I have three books on the go currently. Almost done a volume of Sherlock Holmes stories; a third of the way through a James Thurber anthology (his own, The Thurber Carnival first published in 1931); and starting in on the second act of G B Shaw’s Caesar and Cleopatra.
I love the interplay of the timely and timeless in my reading. I enjoy, for example, how Holmes is presented using the most up-to-date equipment: steamboats, the telegraph, a gazeteer (don’t ask) , trains that hurtle through the English countryside at 53 1/2 miles per hour. Thurber’s technology, though a bare thirty years later, seems much closer to our own era than to Conan Doyle’s: the car, the telephone, the airplane, mentioned with little blasé shrugs.
Shaw’s play Caesar and Cleopatra was written in 1901, the same year in which Queen Victoria died, and contemporary with the Sherlock Holmes stories. While Shaw was careful to avoid anachronisms in this play, he did skewer turn-of-the-century England in his stage directions.
I’d like you to think of an upper middle-class, late Victorian drawing room. Think of the upholstery. The wallpaper. The table cloths, doilies, antimacassars, cushions, chair and chesterfield skirts, drapes, tassels. The fresh flowers, automata, carved mantelpiece clocks, pre-Raphaelite prints, looking-glasses, cut-glass decanters, taxidermia. Picturing it? Good. Here’s a bit of Shaw’s social commentary, in the guise of setting, from the beginning of Act II of Caesar and Cleopatra. Enjoy!

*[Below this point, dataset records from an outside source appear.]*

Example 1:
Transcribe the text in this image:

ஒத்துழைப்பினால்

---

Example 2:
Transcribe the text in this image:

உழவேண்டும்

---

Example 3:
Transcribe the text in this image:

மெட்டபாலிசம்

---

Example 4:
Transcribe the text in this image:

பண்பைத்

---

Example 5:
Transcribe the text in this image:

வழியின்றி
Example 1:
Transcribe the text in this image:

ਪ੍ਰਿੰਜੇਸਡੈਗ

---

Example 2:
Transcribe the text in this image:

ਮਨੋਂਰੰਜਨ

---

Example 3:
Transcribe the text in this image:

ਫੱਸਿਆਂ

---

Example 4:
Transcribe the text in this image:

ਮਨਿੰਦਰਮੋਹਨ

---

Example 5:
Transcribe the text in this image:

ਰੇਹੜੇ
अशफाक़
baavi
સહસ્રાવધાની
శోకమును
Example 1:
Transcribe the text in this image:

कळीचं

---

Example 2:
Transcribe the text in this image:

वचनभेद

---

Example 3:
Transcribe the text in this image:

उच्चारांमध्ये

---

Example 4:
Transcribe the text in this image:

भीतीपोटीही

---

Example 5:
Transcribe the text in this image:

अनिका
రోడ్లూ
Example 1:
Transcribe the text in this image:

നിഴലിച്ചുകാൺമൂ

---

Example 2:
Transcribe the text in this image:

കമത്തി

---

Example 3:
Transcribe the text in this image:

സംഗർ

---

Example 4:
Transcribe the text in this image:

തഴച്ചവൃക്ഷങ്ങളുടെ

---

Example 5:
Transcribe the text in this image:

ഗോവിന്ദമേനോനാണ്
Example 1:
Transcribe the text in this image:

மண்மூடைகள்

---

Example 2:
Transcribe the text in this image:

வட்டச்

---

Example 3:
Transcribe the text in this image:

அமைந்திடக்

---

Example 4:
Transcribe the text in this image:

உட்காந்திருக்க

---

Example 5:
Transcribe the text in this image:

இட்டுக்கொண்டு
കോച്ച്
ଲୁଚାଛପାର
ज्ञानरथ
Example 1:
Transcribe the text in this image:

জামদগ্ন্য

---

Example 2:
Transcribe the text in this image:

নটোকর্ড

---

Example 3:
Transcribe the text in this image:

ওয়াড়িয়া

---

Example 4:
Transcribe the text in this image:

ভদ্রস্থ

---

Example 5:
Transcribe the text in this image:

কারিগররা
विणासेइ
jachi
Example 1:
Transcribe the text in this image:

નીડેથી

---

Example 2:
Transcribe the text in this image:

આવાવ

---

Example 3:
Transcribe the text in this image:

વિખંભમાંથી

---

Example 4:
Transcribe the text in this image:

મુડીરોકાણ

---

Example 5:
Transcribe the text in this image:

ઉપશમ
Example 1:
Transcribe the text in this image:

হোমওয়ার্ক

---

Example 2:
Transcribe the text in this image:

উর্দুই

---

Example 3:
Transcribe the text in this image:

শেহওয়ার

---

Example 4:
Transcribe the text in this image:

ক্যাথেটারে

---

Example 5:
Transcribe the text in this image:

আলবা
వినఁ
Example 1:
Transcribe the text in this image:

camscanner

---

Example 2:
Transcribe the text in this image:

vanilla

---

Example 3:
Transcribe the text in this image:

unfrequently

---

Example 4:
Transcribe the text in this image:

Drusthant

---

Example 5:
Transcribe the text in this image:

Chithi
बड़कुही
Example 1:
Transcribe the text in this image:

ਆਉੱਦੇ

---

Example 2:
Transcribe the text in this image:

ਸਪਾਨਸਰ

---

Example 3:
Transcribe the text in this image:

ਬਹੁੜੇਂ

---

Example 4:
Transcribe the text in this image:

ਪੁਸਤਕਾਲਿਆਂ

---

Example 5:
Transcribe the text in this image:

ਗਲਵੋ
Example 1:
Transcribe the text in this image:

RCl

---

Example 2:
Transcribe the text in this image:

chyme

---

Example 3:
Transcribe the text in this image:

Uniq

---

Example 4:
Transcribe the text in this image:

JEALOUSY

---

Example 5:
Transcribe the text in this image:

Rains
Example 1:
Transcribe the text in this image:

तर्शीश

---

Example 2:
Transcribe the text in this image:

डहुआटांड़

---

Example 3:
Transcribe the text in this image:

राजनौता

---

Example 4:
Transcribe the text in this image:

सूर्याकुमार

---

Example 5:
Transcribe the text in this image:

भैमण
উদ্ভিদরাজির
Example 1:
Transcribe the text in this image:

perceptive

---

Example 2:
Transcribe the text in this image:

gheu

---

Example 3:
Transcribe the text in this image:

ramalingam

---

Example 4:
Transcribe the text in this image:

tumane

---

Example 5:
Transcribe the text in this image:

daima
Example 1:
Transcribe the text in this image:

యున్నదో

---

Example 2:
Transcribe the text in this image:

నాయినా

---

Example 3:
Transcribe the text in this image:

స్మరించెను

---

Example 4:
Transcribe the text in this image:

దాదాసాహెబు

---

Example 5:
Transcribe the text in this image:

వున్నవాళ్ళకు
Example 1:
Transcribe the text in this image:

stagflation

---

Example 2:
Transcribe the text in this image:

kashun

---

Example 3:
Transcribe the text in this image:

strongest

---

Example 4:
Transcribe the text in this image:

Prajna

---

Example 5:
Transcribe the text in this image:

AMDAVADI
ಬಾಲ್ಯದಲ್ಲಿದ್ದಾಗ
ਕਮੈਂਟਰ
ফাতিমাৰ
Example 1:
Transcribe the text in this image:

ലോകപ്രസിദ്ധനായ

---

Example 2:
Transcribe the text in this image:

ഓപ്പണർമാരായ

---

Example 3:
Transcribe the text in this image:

- Alexandria. A hall on the first floor of the Palace, ending in a loggia approached by two steps. Through the arches of the loggia the Mediterranean can be seen, bright in the morning sun. The clean lofty walls, painted with a procession of the Egyptian theocracy, presented in profile as flat ornament, and the absence of mirrors, sham perspectives, stuffy upholstery and textiles, make the place handsome, wholesome, simple and cool, or, as a rich English manufacturer would express it, poor, bare, ridiculous and unhomely. For Tottenham Court Road civilization is to this Egyptian civilization as glass bead and tattoo civilization is to Tottenham Court Road.
I’m intrigued by the play so far. Good thing, too, because in a week or so I’ll be accompanying E.g. and her longtime friend Gilda down to Stratford (Ontario) to see Christopher Plummer take the role of Caesar himself. Gilda lives ‘wa-a-ay over in Saint John, New Brunswick, so whenever she manages to visit, she wants to go to Stratford. She’s a sensible woman.
August 28, 2008 at 4:50 pm
Take the utmost trouble to find the right thing to say and then say it with the utmost levity - G B Shaw.
I see where you and he are similar. Is this why you posted so late in the day today?
August 29, 2008 at 12:03 am
Ooh, Christopher Plummer — that should be a good show!
August 29, 2008 at 12:23 am
wish i could go to the play with you!
August 29, 2008 at 6:12 am
I’m impressed with anyone who can read more than one thing at a time. I wish I could do that - and fast! So many books! So little time!
I haven’t read any Shaw since college and clearly I need to get back to it. I sometimes get bogged down with plays - in my head I’m too busy blocking and casting that I lose myself in that and forget what I’m reading.
Enjoy the play - I saw Christopher Plummer in My Fair Lady many, many, many years ago and he was wonderful… no surprise there.
August 29, 2008 at 8:06 am
I posted so late in the day, Jack’s Mom, because my muse went to the hardware store and got bogged down in the paint chip aisle. Or something. I like the quote, though. I should tattoo it somewhere, like the wrist I use for removing tears of frustration and goobers of desk naps.
That’s what I’ve been told, James. After reading Act I, I can picture the man who played Captain Von Trapp doing Caesar’s role quite handily. (Not sure if he’ll be strumming a six-string and crooning “Anubis” , though. )
Well hey, Goodbear, if people drive all the way from California just to see the St Jacobs market…
Usually I only do one book at a time, Elizabeth, and I subvocalize all the way. It makes me a good proofreader/editor, and my literature essays have usually stuck to one major point with several dozen close-reading examples to back it up — I never used secondary sources unless absolutely required to!
Ontario’s Stratford Theatre is a major must-see for an Ontario vacation. I got to go each year on high school bus trips, and have returned a few times in my adult years. I’ve only seen Shakespeare so far, though, which is Stratford’s main focus. There is also the Shaw theatre in Niagara-on-the-Lake, which specializes in… you guessed it!
Shaw’s original play, “Pygmalion”, actually has Eliza Doolittle choosing Freddy and dumping that grumpy old professor; I always preferred this version to “My Fair Lady”. But hey, if it’s Mr. Plummer, it could be the Red Green Duct Tape Forever movie, and it would still be great.